Welcome to Design for Purpose, a blogging site where experiences and knowledge on Design for Manufacturability (DFM) can be shared. Anyone who is serious about improving his or her design capability in DFM should join this blog and share knowledge with others who will also share knowledge.
One cannot expect to know it all and the pressure of being short staff adds to a well developing Burn-out. If we are too busy when times are bad and still too busy when times are good, when do we have time to increase knowledge to become more competitive? Competitivity is not reached by cutting staff, cost, and strangling suppliers. Competitivity is reached by acquiring knowledge that will make us more efficient.
DFM is a philosophy to achieve excellence by designing quality into the product. When considering that 60% of your fabrication cost is committed by design when you reach PDR, it makes sense to spend that time defining how the product will be produced, as further down the design process it becomes more and more difficult to reduce cost.
DFM is important to implement because the majority of manufacturing defects occur due to design-related issues. The success in creating a “manufacturable” product depends upon clearly defining product goals reflecting physical and functional requirements of the customer. Products designed using DFM philosophy will allow the following added values:
  • Virtually defect-free or robust product design 
  • Waste-free manufacturing 
  • 100 percent usable COTS
  • Minimal maintenance and service 
  • Total customer satisfaction.
It is the mission of this Blog to increase and improve DFM knowledge. Come in and share knowledge, ask for advice, learn.

1 comment:

  1. As someone who "backed" into mechanical design engineering from the foundation of being a machinist/tool & die maker, I find the concept of DFM rather interesting. When I first started working the design side of the street, EVERY engineer had at least a FAMILIARITY with machine tools and processes. You had to have at least SOME "cutters and chips" experience while pursuing your BSME. Those days are past.
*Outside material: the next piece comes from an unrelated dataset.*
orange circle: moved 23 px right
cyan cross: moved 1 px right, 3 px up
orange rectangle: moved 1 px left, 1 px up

    I argue that THIS is the "lack" that is hitting use the worst. I often ask engineers when the last time they set-up and solved a differential equation was. The answer is usually some form of "not since college." Whereas -I- rarely go more than a month without defining some differential relationship, this is a fairly extreme exception -- and THIS is where the emphasis in engineering education lies.
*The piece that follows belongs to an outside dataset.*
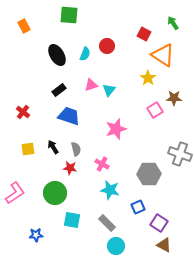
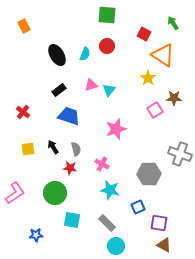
green square: moved 38 px right
purple square: rotated 24 degrees counterclockwise
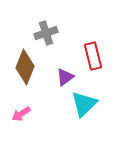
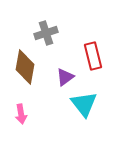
brown diamond: rotated 12 degrees counterclockwise
cyan triangle: rotated 24 degrees counterclockwise
pink arrow: rotated 66 degrees counterclockwise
    One of my personal pet peeves is tap drills (more properly called "pilot holes"). Few engineers today understand them. Many of the very expensive CAD tools we use today apply them poorly at best. This is not rocket science, but it may as well be in terms of the knowledge most design engineers have on the subject. If you want to look at a cost impact point, this is it -- and we are all too often failing in these otherwise trivial arenas.